Single by Kimberley Locke

from the album One Love
- Released: June 2004
- Recorded: 2004
- Genre: Pop
- Length: 3:17 (album version) 3:07 (radio mix)
- Label: Curb Records
- Songwriters: Kaci Battaglia , Tiffany Arbuckle Lee, Matt Bronleewe
- Producer: Matt Bronleewe

Kimberley Locke singles chronology
| "8th World Wonder" (2004) | "Wrong" (2004) | "Coulda Been" (2005) |

= Wrong (Kimberley Locke song) =

"Wrong" is the second single from American Idol finalist, Kimberley Locke, from her One Love album. The song was written by Kaci Battaglia, Tiffany Arbuckle Lee and Matt Bronleewe. A dance remix by the remix team Bronleewe & Bose was later released on the iTunes digital single release.

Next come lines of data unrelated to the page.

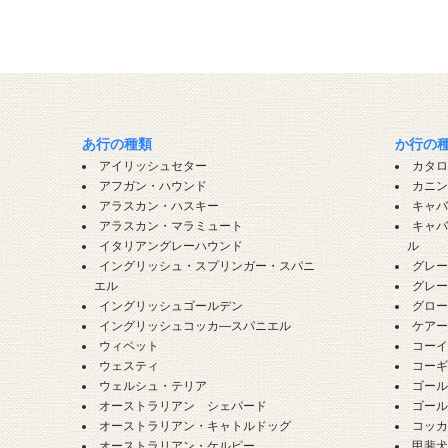
あ行の種類
か行の
アイリッシュセター
カタ
アフガン・ハウンド
カニ
アラスカン・ハスキー
キャ
アラスカン・マラミュート
キャ
イタリアングレーハウンド
ル
イングリッシュ・スプリンガー・スパニ
グレ
エル
グレ
イングリッシュゴールデン
グロ
イングリッシュコッカ―スパニエル
ケア
ウィペット
コー
ウェスティ
コー
ウェルシュ・テリア
ゴー
オーストラリアン シェパード
ゴー
オーストラリアン・キャトルドッグ
コッ
オーストラリアン・ケルピー
甲斐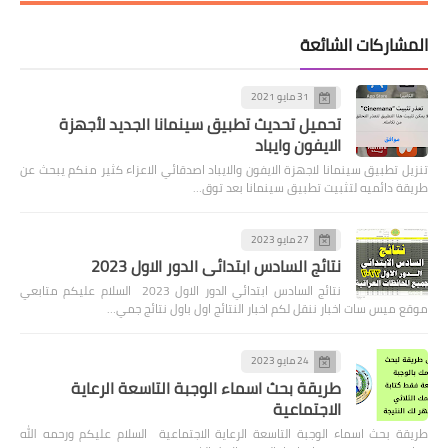
المشاركات الشائعة
31 مايو 2021
تحميل تحديث تطبيق سينمانا الجديد لأجهزة
الايفون وايباد
تنزيل تطبيق سينمانا لاجهزة الايفون والايباد اصدقائي الاعزاء كثير منكم يبحث عن
طريقة دائميه لتثبيت تطبيق سينمانا بعد توق…
27 مايو 2023
نتائج السادس ابتدائي الدور الاول 2023
نتائج السادس ابتدائي الدور الاول 2023 السلام عليكم متابعي
موقع ميس سات اخبار ننقل لكم اخبار النتائج اول باول نتائج جمي…
24 مايو 2023
طريقة بحث اسماء الوجبة التاسعة الرعاية
الاجتماعية
طريقة بحث اسماء الوجبة التاسعة الرعاية الاجتماعية السلام عليكم ورحمه الله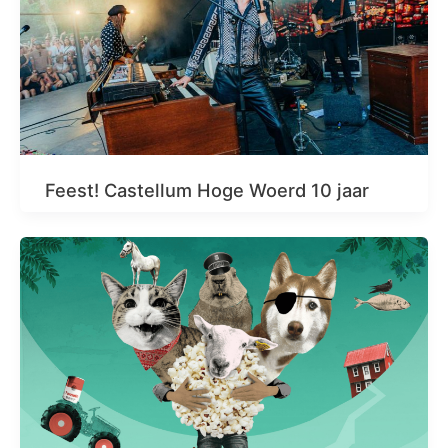
Feest! Castellum Hoge Woerd 10 jaar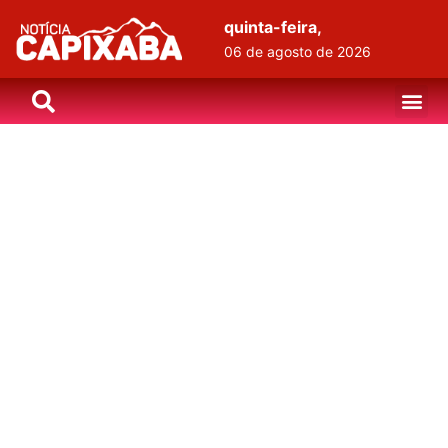
quinta-feira,
06 de agosto de 2026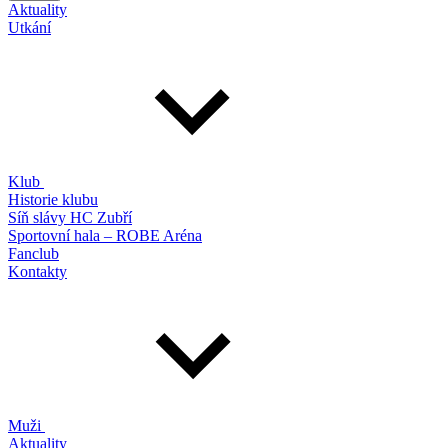
Aktuality
Utkání
Klub
Historie klubu
Síň slávy HC Zubří
Sportovní hala – ROBE Aréna
Fanclub
Kontakty
Muži
Aktuality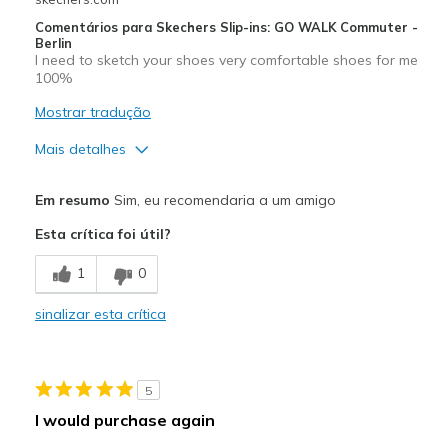
Comentários para Skechers Slip-ins: GO WALK Commuter -
Berlin
I need to sketch your shoes very comfortable shoes for me
100%
Mostrar tradução
Mais detalhes
Prós
Em resumo
Sim, eu recomendaria a um amigo
Comfortable
Esta crítica foi útil?
View On Shoes
I'm Into Shoes
1
0
sinalizar esta crítica
5
I would purchase again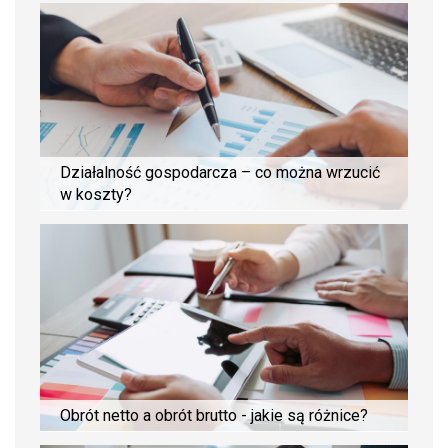
Działalność gospodarcza – co można wrzucić
w koszty?
Obrót netto a obrót brutto - jakie są różnice?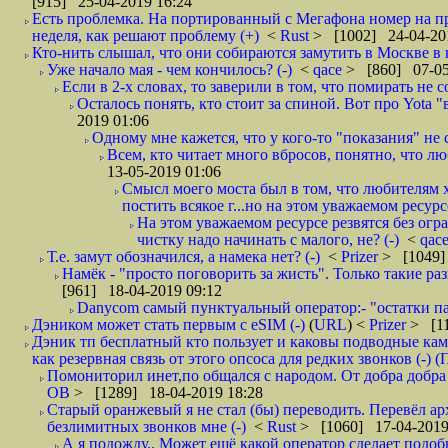
[915] 25-04-2019 16:24
Есть проблемка. На портированный с Мегафона номер на при
неделя, как решают проблему (+)
<
Rust
> [1002] 24-04-20
Кто-нить слышал, что они собираются замутить в Москве в к
Уже начало мая - чем кончилось? (-)
<
qace
> [860] 07-05
Если в 2-х словах, то заверили в том, что помирать не с
Осталось понять, кто стоит за спиной. Вот про Yota "
2019 01:06
Одному мне кажется, что у кого-то "показания" не с
Всем, кто читает много вбросов, понятно, что люб
13-05-2019 01:06
Смысл моего моста был в том, что любителям х
постить всякое г...но на этом уважаемом ресурсе.
На этом уважаемом ресурсе резвятся без огр
чистку надо начинать с малого, не? (-)
<
qac
Т.е. замут обозначился, а намека нет? (-)
<
Prizer
> [1049]
Намёк - "просто поговорить за жисть". Только такие ра
[961] 18-04-2019 09:12
Danycom самый пунктуальный оператор:- "остатки па
Дэником может стать первым с еSIM (-)
(
URL
) <
Prizer
> [11
Дэник тп бесплатный кто пользует и каковы подводные кам
как резервная связь от этого опсоса для редких звонков (-) (
Помониторил инет,по общался с народом. От добра добра 
ОВ
> [1289] 18-04-2019 18:28
Старый оранжевый я не стал (бы) переводить. Перевёл а
безлимитных звонков мне (-)
<
Rust
> [1060] 17-04-2019
А я подожду.. Может ещё какой оператор сделает подо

==Track listings and formats==
- US promotional single - CURBD-1871
1. "Wrong" (Radio Mix) - 3:07
2. "Wrong" (Radio Mix with lead guitar) - 3:07
3. "Wrong" (Plumb Radio Mix) - 3:10

- US digital single - "Wrong" (Remixes)
4. "Wrong" (Radio Mix) - 3:07
5. "Wrong" (Radio Mix with lead guitar) - 3:07
6. "Wrong" (Bronleewe & Bose Radio Edit) - 2:42

==Cover versions==
Canadian pop singer Mandy Savoy released a version of "Wrong" in December 2007. The release featured remixes by dance producers Troy Morehouse and Gary Flanagan.

==Charts==

| Charts (2004) | Peak Position |
|---|---|
| Top 40 Mainstream | 39 |

==Music video==
The video for "Wrong" was directed by Urban Strom, who has also directed videos for Mary J. Blige, Rachel Stevens and LeAnn Rimes. The video was filmed in London, England in the spring of 2004.